Here are 7 jokes on the topic - 'Office'.


"Duties will vary."
Anyone in the office can boss you around and tell you what to do.

"I'll never forget the time they gave me a farewell party at work. I was so surprised, I didn't even know I had been fired."

A boss shows one of his staff his brand new sports car. "That is an amazing car," the employee responds.
"Isn’t it?" replies the boss. "But if you can set your goals higher and work even harder this year, then I can get a much more expensive car next year."

Boss: "I've decided to use humor in the office. Experts say humor helps to ease tension, which is important in the times when the work force is being reduced."
"Knock knock."
Employee: "Who's there?"
Boss: "Not you anymore."

Boss: If Mr. White comes into the office today, tell him I'm out.
Secretary: Yes, sir, anything else?
Boss: Yes. And try not look too busy when he shows up or he'll know you're lying.

In any office you can always tell who the boss is. He's the one who watches the clock during your coffee break.

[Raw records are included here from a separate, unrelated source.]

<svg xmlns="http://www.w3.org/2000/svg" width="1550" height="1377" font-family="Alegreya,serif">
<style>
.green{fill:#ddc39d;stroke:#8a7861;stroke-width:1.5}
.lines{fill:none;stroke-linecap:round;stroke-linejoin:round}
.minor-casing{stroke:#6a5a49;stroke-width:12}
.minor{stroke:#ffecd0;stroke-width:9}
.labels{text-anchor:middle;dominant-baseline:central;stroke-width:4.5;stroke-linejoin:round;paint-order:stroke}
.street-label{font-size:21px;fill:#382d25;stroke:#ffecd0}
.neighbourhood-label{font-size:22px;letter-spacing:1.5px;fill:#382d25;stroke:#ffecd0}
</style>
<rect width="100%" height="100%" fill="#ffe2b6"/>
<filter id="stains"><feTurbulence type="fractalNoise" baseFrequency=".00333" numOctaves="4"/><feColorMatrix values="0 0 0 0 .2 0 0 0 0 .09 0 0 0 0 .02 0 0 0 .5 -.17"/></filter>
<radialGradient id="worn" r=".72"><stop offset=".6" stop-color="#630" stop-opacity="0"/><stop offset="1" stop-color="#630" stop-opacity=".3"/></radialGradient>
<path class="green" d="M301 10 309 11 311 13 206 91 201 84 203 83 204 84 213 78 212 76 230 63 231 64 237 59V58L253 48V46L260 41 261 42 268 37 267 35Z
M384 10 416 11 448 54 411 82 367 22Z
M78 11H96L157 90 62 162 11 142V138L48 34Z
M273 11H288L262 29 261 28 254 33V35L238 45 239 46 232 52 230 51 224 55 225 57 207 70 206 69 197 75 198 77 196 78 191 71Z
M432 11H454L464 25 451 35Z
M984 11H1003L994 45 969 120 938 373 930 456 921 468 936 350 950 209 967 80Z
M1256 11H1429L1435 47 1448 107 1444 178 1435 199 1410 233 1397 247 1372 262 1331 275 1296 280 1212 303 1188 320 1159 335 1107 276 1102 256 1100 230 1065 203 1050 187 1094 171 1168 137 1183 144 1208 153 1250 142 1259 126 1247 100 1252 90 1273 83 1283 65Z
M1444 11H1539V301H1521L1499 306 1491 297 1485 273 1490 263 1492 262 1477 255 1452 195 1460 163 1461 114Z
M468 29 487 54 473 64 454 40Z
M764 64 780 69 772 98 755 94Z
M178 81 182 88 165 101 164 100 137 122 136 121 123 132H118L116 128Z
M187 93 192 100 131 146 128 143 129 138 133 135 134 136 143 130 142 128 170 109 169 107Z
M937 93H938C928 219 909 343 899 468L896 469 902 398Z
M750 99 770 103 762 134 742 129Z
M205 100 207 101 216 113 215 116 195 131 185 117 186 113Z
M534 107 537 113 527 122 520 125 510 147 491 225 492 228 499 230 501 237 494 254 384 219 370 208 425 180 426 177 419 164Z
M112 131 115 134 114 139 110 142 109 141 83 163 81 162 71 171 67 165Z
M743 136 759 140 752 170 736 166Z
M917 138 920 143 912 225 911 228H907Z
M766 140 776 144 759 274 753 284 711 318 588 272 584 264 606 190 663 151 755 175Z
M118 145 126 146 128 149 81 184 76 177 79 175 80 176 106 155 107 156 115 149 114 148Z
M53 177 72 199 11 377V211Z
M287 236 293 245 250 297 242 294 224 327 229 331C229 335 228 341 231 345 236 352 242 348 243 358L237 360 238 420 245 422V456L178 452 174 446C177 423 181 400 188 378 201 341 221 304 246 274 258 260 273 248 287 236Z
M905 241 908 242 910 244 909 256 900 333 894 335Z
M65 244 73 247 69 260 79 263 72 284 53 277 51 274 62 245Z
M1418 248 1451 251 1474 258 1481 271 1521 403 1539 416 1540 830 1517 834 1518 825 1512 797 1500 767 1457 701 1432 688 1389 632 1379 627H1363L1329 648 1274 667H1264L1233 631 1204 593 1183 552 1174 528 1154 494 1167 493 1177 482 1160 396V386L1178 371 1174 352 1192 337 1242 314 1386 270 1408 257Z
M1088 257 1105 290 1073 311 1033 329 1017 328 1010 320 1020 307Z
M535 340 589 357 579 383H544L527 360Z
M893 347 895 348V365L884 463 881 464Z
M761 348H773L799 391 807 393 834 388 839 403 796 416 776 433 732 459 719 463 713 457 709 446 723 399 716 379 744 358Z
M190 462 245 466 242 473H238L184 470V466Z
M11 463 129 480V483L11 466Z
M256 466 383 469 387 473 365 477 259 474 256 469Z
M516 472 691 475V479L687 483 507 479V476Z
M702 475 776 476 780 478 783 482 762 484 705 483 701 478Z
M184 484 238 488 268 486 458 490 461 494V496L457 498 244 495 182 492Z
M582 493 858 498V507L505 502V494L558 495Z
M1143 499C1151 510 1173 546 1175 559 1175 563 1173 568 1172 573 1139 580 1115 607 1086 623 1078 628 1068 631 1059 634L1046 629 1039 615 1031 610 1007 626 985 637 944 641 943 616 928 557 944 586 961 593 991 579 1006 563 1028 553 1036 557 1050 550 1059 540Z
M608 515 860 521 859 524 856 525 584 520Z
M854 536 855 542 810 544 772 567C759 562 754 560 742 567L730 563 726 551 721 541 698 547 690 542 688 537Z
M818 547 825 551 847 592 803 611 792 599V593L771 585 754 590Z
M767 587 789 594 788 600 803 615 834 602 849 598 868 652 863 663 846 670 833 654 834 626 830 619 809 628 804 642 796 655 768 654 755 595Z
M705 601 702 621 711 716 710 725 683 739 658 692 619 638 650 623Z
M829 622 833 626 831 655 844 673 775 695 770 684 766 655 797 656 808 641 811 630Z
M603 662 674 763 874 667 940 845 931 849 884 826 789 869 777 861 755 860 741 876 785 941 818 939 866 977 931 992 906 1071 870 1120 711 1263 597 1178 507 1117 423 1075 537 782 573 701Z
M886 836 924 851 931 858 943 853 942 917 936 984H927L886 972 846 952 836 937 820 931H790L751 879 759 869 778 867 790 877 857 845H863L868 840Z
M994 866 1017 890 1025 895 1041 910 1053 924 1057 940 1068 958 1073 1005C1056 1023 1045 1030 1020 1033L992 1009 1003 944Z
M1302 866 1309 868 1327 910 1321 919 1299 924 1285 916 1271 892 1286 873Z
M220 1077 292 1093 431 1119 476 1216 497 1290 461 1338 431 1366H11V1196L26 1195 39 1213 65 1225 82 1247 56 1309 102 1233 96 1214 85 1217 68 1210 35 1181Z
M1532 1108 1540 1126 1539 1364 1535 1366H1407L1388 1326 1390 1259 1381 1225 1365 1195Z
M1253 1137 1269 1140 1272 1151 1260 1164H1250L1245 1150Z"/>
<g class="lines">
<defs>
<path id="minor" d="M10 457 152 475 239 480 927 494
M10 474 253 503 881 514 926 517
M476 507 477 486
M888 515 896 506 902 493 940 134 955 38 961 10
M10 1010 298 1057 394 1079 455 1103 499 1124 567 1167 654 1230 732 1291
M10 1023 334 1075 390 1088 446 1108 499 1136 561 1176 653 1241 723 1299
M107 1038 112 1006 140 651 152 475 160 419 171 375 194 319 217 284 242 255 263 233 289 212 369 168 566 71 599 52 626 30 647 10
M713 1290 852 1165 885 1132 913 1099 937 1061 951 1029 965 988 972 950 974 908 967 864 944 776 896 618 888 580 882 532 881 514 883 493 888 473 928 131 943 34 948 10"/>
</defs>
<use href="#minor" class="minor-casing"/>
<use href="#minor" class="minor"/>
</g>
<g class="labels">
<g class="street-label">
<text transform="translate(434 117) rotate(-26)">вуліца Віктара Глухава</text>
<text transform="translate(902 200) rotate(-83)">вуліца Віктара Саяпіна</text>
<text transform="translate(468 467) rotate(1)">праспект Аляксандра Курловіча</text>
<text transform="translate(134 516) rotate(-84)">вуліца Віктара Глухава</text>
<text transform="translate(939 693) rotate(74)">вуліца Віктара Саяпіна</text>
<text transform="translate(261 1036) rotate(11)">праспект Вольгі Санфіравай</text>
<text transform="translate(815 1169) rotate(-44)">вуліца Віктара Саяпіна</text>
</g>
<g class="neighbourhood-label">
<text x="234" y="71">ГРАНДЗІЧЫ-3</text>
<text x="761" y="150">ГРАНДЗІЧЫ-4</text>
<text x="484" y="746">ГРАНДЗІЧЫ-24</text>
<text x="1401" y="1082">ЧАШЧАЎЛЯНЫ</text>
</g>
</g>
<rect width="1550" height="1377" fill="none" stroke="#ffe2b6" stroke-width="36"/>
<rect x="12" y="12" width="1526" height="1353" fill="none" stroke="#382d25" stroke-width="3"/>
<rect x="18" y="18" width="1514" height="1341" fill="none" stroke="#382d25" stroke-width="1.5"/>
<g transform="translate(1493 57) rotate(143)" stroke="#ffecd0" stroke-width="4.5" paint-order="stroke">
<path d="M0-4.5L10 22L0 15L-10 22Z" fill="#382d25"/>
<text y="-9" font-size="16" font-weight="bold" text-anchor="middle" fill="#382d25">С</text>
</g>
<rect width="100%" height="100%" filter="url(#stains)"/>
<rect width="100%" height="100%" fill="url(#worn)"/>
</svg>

One day a salesman dropped in to see a business customer. He found that the office was deserted except a big dog emptying wastebaskets. The salesman stared at the animal, wondering if his eyes were playing tricks on him. Just then, the dog looked up and said, "Don't be surprised, sir this is all part of my job."
"That's simply incredible!" muttered the man. "I can't believe it! I'm must tell your boss what a fantastic asset he has in you - a dog that is able to talk!"
"No, no, please don't do that" said the dog. "If my boss finds out I that can talk, he'll make me answer the phones as well as clean the office."